I am looking to generate artificial single-end Illumina sequencing data from a FASTA containing a number of short sequences representing unique molecular identifiers. However, I've found limited information on this online and need some help. The start of the input FASTA resembles this (in practice there will be many more sequences):
>1 dna:chromosome ACCTTAGCAGGT TCGAACCTGTGA CGAGTCAGTCTA
And the desired output file is a FASTQ file resembling this:
@HWI-ST745_0097:7:1101:1001:1000#0/1 ACCTTAGCAGGT +HWI-ST745_0097:7:1101:1001:1000#0/1 IIIIIIIIIIII @HWI-ST745_0097:7:1101:1002:1000#0/1 TCGAACCTGTGA +HWI-ST745_0097:7:1101:1002:1000#0/1 IIIIIIIIIIII @HWI-ST745_0097:7:1101:1003:1000#0/1 CGAGTCAGTCTA IIIIIIIIIIII
Importantly for me, each UMI sequence read needs to be 12 bases long, sequenced in order (i.e. starting with the first UMI in the FASTA) and without overlap, i.e. every UMI is read once and each read in the FASTQ is a mirror of the sequence in the FASTA. Basically, I need a version of the FASTA input file with Phred quality scores. I'm relatively new to bioinformatics and NGS and so far I've been looking at 2 programs to achieve this: Artificial fastq generator and ART.

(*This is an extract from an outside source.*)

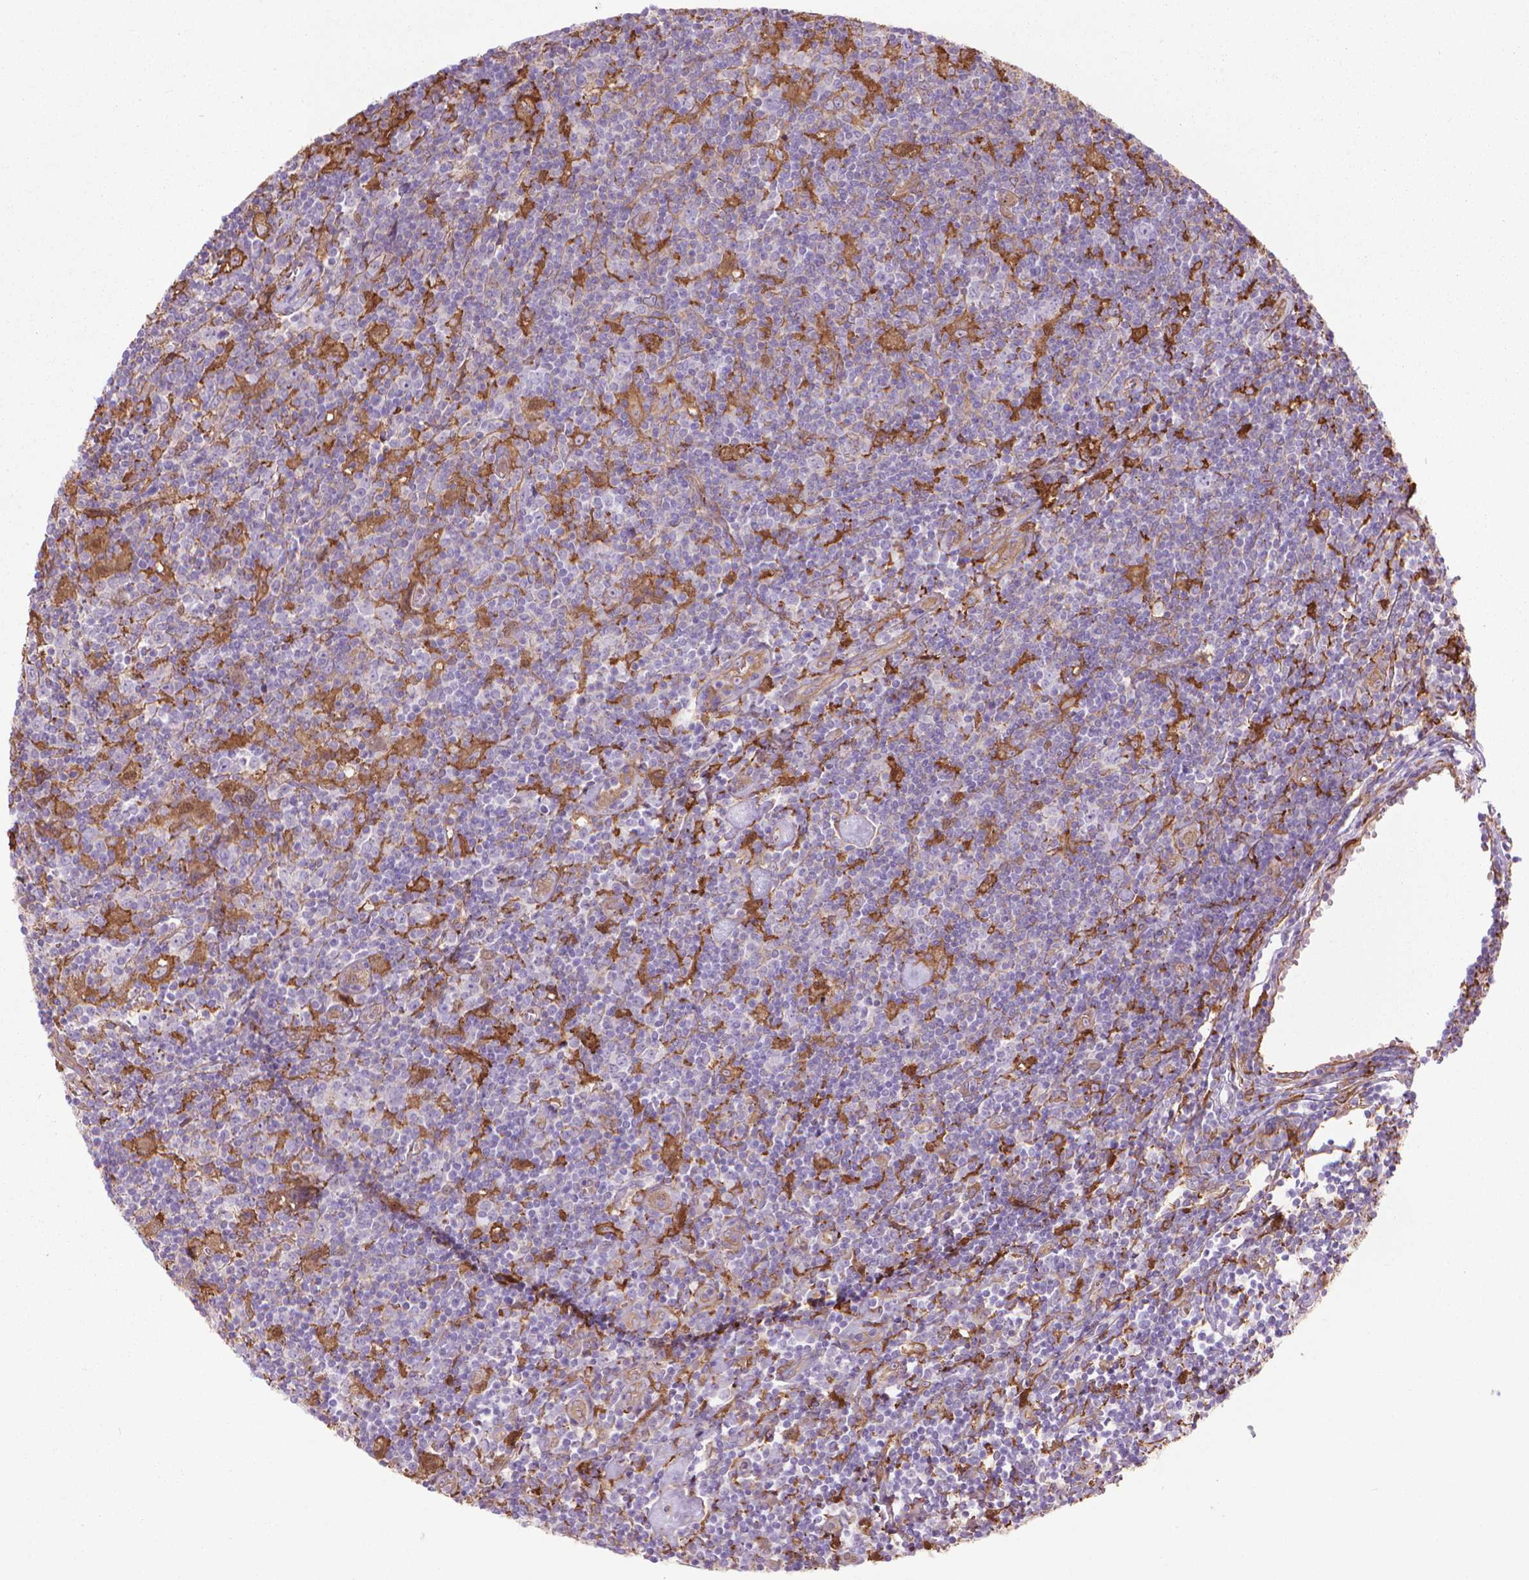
{"staining": {"intensity": "negative", "quantity": "none", "location": "none"}, "tissue": "lymphoma", "cell_type": "Tumor cells", "image_type": "cancer", "snomed": [{"axis": "morphology", "description": "Hodgkin's disease, NOS"}, {"axis": "topography", "description": "Lymph node"}], "caption": "Immunohistochemistry micrograph of Hodgkin's disease stained for a protein (brown), which reveals no staining in tumor cells.", "gene": "CORO1B", "patient": {"sex": "male", "age": 40}}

My artfastgen input looks like this:
java -jar ArtificialFastqGenerator.jar -O output.fastq -R input.fasta -S ">1 dna:chromosome" -RL 12 -TLM 12 -GCC False
The (partial) output is as below:
@HWI-ST745_0097:7:1101:1001:1000#0/1 ACCTTAGCAGGT +HWI-ST745_0097:7:1101:1001:1000#0/1 IIIIIIIIIIII @HWI-ST745_0097:7:1101:1002:1000#0/1 CCTTAGCAGGTT +HWI-ST745_0097:7:1101:1002:1000#0/1 IIIIIIIIIIII @HWI-ST745_0097:7:1101:1003:1000#0/1 CTTAGCAGGTTC
This is very close to what I actually need. The only problem is that each read shifts across one base at a time, whereas I need it to shift 12 (or to the start of the next UMI in the input FASTA).
My ART input is this:
art_illumina -ss HS25 -i input.fasta -l 12 -f 1 -o output_dat
Example output varies with each run and is like this:
@1-ACC3 TAGCAGGTTCGA + CCCCCGGGGGGG @1-ACC2 CAGGTTCGAACC + CCCBCGGGEGGG @1-ACC1 CGTCACAGGTTC + BBBCCGBGGGGG
The issue here is that, unlike artfastqgen which allows you to specify the start of the read, ART chooses a random point in the FASTA as the starting point. Like artfastqgen, there is unwanted overlap in the read sequences.
Can anyone hear offer any suggestions on how to achieve this? Ideally using artfastqgen, but any other Linux-based program would also be fine. Thank you.